Assignment - Under this task are some entries; return every one of them exactly.

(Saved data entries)
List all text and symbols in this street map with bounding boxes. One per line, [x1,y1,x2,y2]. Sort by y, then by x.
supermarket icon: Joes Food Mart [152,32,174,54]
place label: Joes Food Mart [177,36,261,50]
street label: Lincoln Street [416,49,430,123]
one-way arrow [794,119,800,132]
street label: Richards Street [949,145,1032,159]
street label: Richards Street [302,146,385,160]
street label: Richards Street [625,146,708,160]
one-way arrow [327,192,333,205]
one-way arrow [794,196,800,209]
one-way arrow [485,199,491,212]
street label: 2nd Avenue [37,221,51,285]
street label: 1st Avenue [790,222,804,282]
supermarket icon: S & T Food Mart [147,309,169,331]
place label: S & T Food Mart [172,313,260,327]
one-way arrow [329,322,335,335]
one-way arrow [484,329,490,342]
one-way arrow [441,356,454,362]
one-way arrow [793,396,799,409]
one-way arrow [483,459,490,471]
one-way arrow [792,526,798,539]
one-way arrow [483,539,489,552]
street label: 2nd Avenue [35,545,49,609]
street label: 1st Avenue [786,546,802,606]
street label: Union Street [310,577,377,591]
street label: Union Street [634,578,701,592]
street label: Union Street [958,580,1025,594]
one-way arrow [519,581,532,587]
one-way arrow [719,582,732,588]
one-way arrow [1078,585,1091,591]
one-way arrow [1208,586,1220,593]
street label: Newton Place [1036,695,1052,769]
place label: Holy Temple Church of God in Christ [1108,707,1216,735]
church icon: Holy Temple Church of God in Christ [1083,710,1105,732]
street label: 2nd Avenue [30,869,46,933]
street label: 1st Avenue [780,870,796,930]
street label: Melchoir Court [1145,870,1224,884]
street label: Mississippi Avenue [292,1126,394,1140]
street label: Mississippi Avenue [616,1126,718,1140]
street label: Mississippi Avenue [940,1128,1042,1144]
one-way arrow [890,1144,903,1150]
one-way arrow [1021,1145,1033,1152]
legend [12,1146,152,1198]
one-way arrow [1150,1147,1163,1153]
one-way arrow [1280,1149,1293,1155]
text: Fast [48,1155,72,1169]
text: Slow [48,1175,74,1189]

Expected output -
List all text and symbols in this street map with bounding boxes. One per line, [x1,y1,x2,y2]. Sort by y, then by x.
supermarket icon: Joes Food Mart [152,32,174,54]
place label: Joes Food Mart [177,36,261,50]
street label: Lincoln Street [416,49,430,123]
one-way arrow [794,119,800,132]
street label: Richards Street [949,145,1032,159]
street label: Richards Street [302,146,385,160]
street label: Richards Street [625,146,708,160]
one-way arrow [327,192,333,205]
one-way arrow [794,196,800,209]
one-way arrow [485,199,491,212]
street label: 2nd Avenue [37,221,51,285]
street label: 1st Avenue [790,222,804,282]
supermarket icon: S & T Food Mart [147,309,169,331]
place label: S & T Food Mart [172,313,260,327]
one-way arrow [329,322,335,335]
one-way arrow [484,329,490,342]
one-way arrow [441,356,454,362]
one-way arrow [793,396,799,409]
one-way arrow [483,459,490,471]
one-way arrow [792,526,798,539]
one-way arrow [483,539,489,552]
street label: 2nd Avenue [35,545,49,609]
street label: 1st Avenue [786,546,802,606]
street label: Union Street [310,577,377,591]
street label: Union Street [634,578,701,592]
street label: Union Street [958,580,1025,594]
one-way arrow [519,581,532,587]
one-way arrow [719,582,732,588]
one-way arrow [1078,585,1091,591]
one-way arrow [1208,586,1220,593]
street label: Newton Place [1036,695,1052,769]
place label: Holy Temple Church of God in Christ [1108,707,1216,735]
church icon: Holy Temple Church of God in Christ [1083,710,1105,732]
street label: 2nd Avenue [30,869,46,933]
street label: 1st Avenue [780,870,796,930]
street label: Melchoir Court [1145,870,1224,884]
street label: Mississippi Avenue [292,1126,394,1140]
street label: Mississippi Avenue [616,1126,718,1140]
street label: Mississippi Avenue [940,1128,1042,1144]
one-way arrow [890,1144,903,1150]
one-way arrow [1021,1145,1033,1152]
legend [12,1146,152,1198]
one-way arrow [1150,1147,1163,1153]
one-way arrow [1280,1149,1293,1155]
text: Fast [48,1155,72,1169]
text: Slow [48,1175,74,1189]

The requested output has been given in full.